Every now and again when we got a Wolf-Rayet static with a quiet chain, we'd take advantage of the system bonus and take out a fleet of Coercers and Catalysts backed up with Augorors to run a few sites. It something that a few of the newer guys to the corp had never tried, and given how refreshing we had found it compared to cap escalations, it was something we were eager to get them in on.
The static had some activity earlier in the evening, but it seemed all OEG Industrial's pilots seemed to be offline - something that was not unusual for a russian corp with low activity on the killboard at that time of night. Sherpa watched the connection while I set up an Eos in a safespot, while being acutely aware that the Eos cost more than our entire ratting fleet combined.
It's no secret that the Wolf-Rayet bonus in C5's gives certain frigates and destroyers in the region of 1000dps and a low enough signature radius combined with resists decent enough to handle the incoming damage from a sleeper site with just a couple of Augorors. A single site will pay for the whole fleet with some change, but it's easy to lose the ships if you aren't careful with transversal and sig bloom from MWD. And as PvE in Eve goes, it's actually pretty fun.
After a couple of sites, we'd brought in a Noctis to clean up after us. That was when I noticed a Loki appear briefly on Dscan. Odi said the tag was something he'd seen on the ships before the Russians logged off. If they were logging back in, I doubted they'd take kindly to us running their sites. Despite how the Destroyers performed versus the sleepers, the small amount of armour hitpoints didn't make them viable for a sustained battle against a balanced fleet. The raw dps a group of them ought to be enough to deter solo gankers, however the concern was for the Noctis.
We sent the Noctis home as soon as the combat probes appeared on Dscan. With no new signatures and nothing having jumped past Sherpa, it had to be the locals. And it has to be said, they were crap at scanning. Eventually, we caught the probes on close range Dscan to our fleet. A few minutes passed, while they must have been getting eyes on field and perhaps a warp in, but suddenly the probes moved and started to home in on the Eos.
If I'm flying the Eos, it usually means I'm dual-boxing, so I tend not to put a point on it.
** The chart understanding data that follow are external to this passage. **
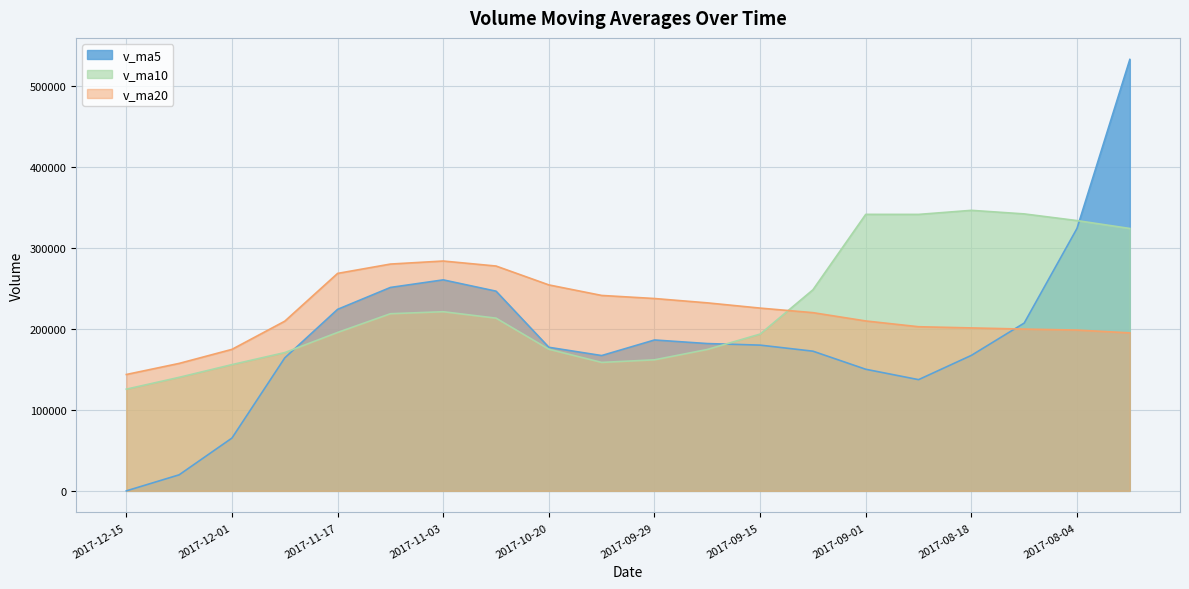

True or false: v_ma10 has a value of 221916.4 at 2017-08-04.

False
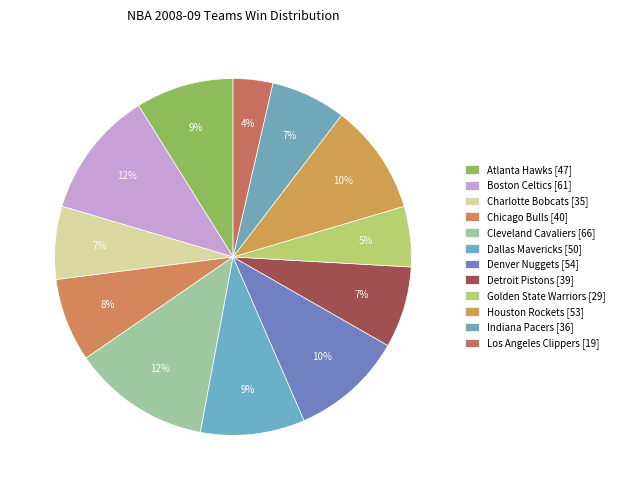

How many segments does this pie chart have?

12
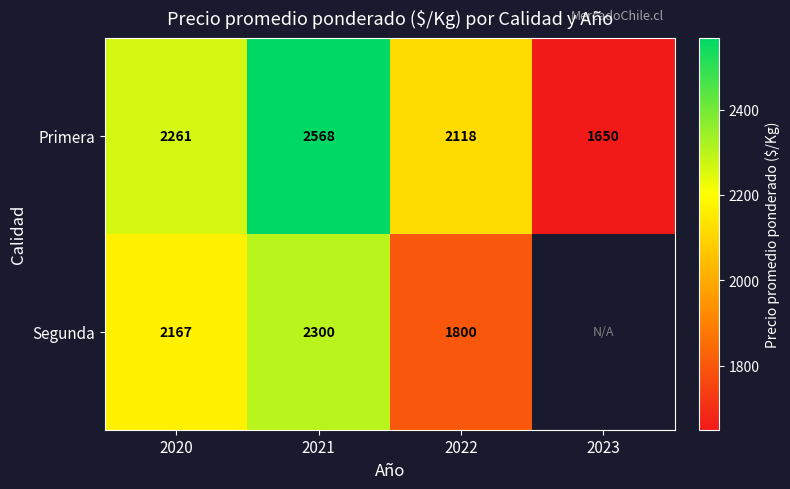

Rank the series at 2022 from lowest to highest value.

Segunda, Primera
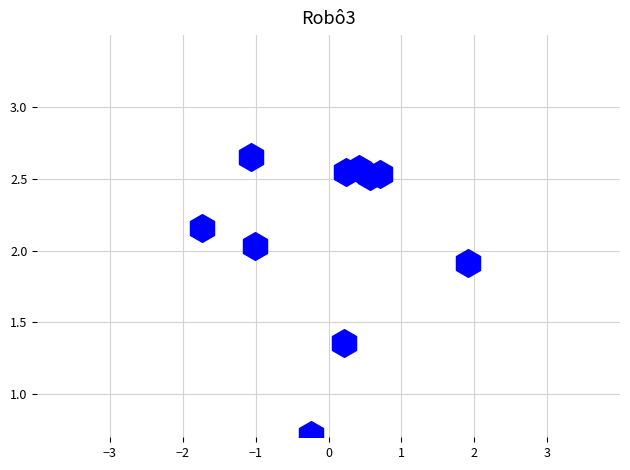

What Y value in the scatter plot is closest to 1?

0.7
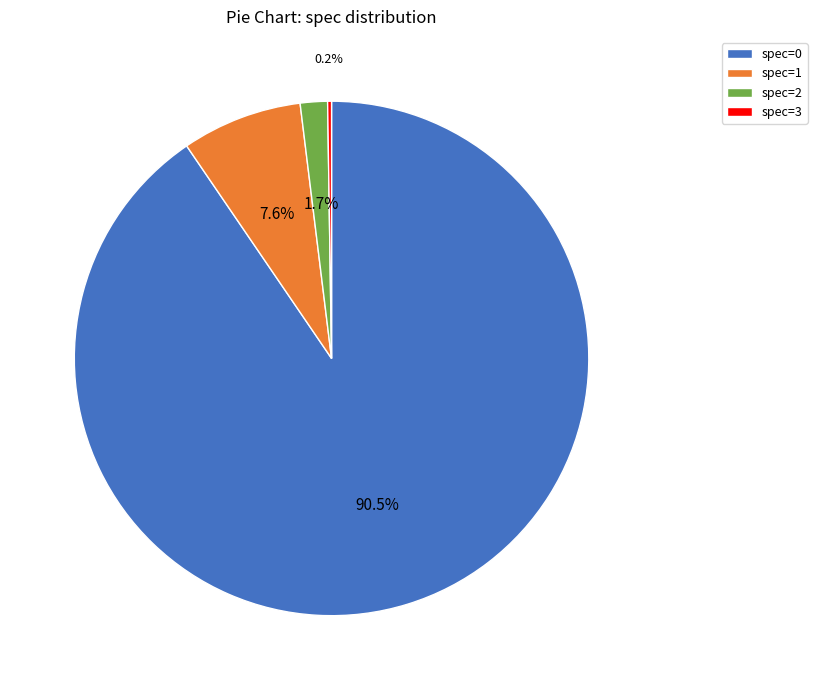

Between spec=1 and spec=2, which is larger?

spec=1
The midslots I interchange for various types of EWAR. On this occasion, it was still fitted with sensor dampeners. Just as I was lamenting this choice, a Proteus landed on grid and started to lock up the Eos, perhaps expected a helpless offgrid boosting ship. Oops! I couldn't have been happier that he'd gone for the Eos over anything else. I returned the lock, setting drones on the aggressor. What was worse for the Proteus pilot was that I fit my Eos with neuts in the spare high slots, so it would only be a matter of time until he was dead in the water. The only problem was that he could still warp out.